SUKOHARJO, suararembang.com - Sedang hangat diperbincangkan publik di media sosial (medsos) terkait ribuan karyawan PT Sri Rejeki Isman atau Sritex di Sukoharjo, Jawa Tengah, yang menjalani masa terakhir bekerja pada Jumat, 28 Februari 2025.
Terkait hal ini, Dinas Perindustrian dan Tenaga Kerja (Disperinaker) Sukoharjo mendata karyawan Sritex mencapai 8.400 orang, sebelumnya mereka terkena PHK pada Rabu, 26 Februari 2025.
Baca Juga: Sritex Bangkrut! 8.400 Karyawan Terkena PHK, Gaji Belum Dibayar?
Sumarno menuturkan usai tutup total pada 1 Maret atau awal Ramadhan maka Sritex sepenuhnya dimiliki kurator.
"Setelah dilakukan perundingan, sudah menemui titik temu," ucap Sumarno kepada awak media di Menara Wijaya Setda Sukoharjo, pada Kamis, 27 Februari 2025.
"Yang intinya PHK, setelah diputuskan tanggal 26 Februari PHK, namun untuk bekerja sampai tanggal 28, sehingga off tanggal 1 Maret. Puasa awal sudah berhenti total (PT Sritex) ini jadi kewenangan kurator," tegasnya.
Sumarno menjelaskan setelah karyawan di PHK, urusan gaji dan pesangon menjadi tanggung jawab kurator.
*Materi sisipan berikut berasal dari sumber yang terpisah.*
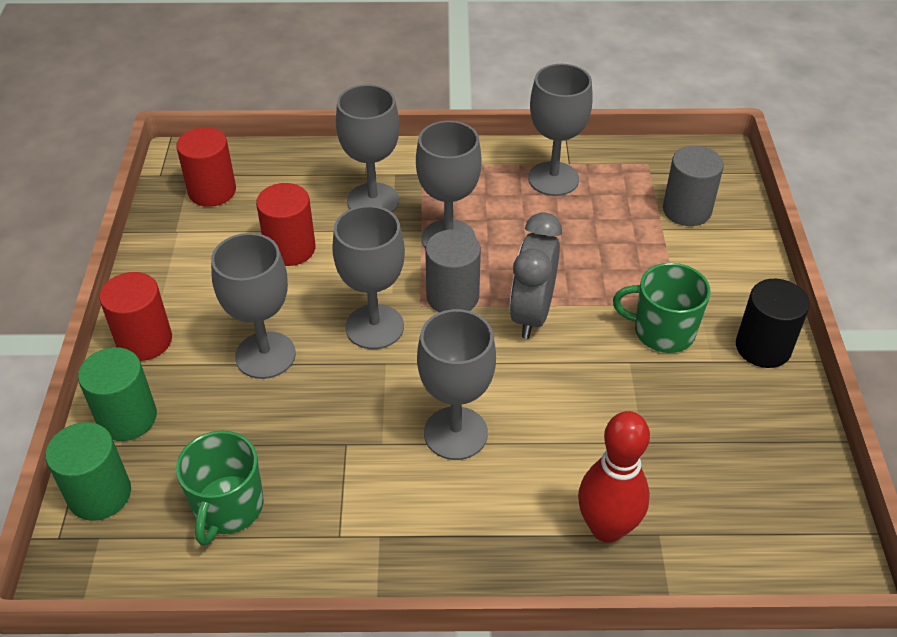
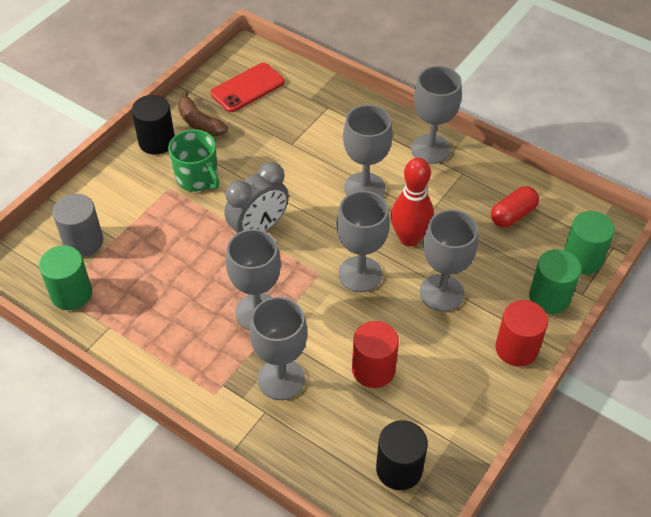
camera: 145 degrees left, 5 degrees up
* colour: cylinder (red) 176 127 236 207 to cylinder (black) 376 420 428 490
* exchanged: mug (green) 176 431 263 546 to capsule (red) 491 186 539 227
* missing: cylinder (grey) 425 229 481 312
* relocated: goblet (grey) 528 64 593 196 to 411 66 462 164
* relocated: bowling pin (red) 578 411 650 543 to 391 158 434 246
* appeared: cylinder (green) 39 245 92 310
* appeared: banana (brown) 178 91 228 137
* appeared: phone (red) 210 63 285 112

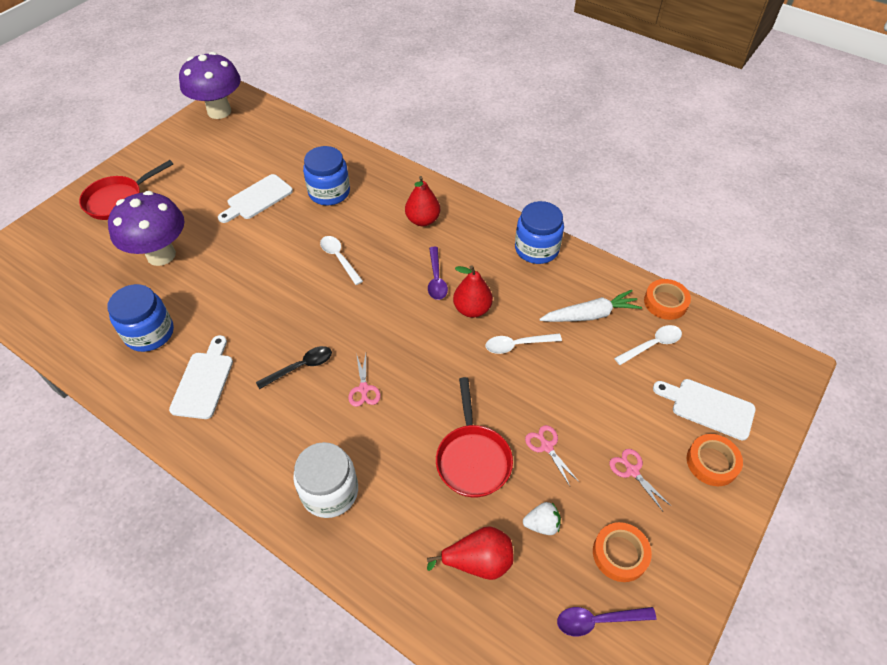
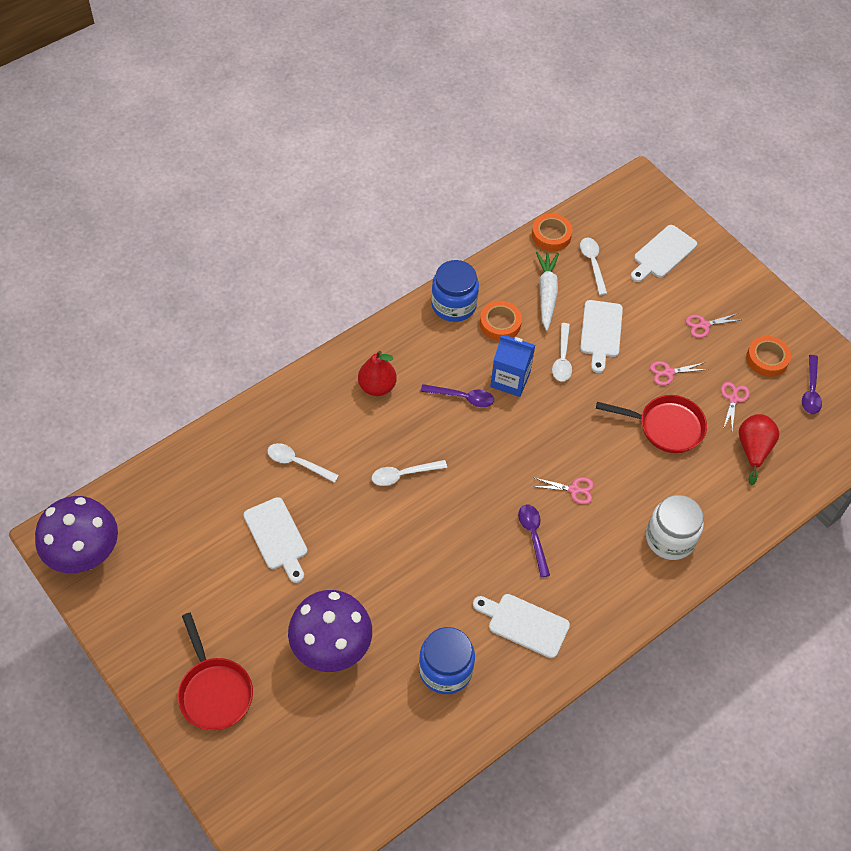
camera: 75 degrees left, 5 degrees up
* colour: spoon (black) 256 346 332 389 to spoon (purple) 518 504 550 577
* exchanged: jar (blue) 303 146 350 205 to spoon (white) 267 443 339 483
* exchanged: pear (red) 453 265 493 318 to carton (blue) 490 335 535 397
* exchanged: strawberry (white) 523 502 561 535 to scissors (pink) 721 382 750 430
* relocated: tape (orange) 687 434 743 486 to 480 301 522 341
* appeared: cutting board (white) 580 300 623 373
Adapun perihal hak jaminan hari tua karyawan menjadi kewenangan BPJS Ketenagakerjaan.
"Sudah lepas (tanggung jawab Sritex). Perusahaan itu sudah jadi milik kurator," tegasnya.
Lantas, bagaimana alasan di balik penutupan Sritex pada 1 Maret 2025? Berikut ulasan selengkapnya.
Sritex: Berhutang hingga Dinyatakan Pailit
Dalam kesempatan berbeda, PN Semarang memberi putusan atas perkara utang Sritex yang digugat oleh krediturnya, PT Indo Bharat (IBR) pada tahun 2024.
Hal itu sekaligus menandakan kejayaan raksasa tekstil itu sudah redup dan kini dinyatakan pailit.
Kebangkrutan Sritex ada dalam putusan PN Semarang atas perkara nomor 2/Pdt.Sus-Homologasi/2024/PN Niaga Smg.
Sritex dinyatakan pailit karena tak mampu melunasi utang dan digugat oleh IBR.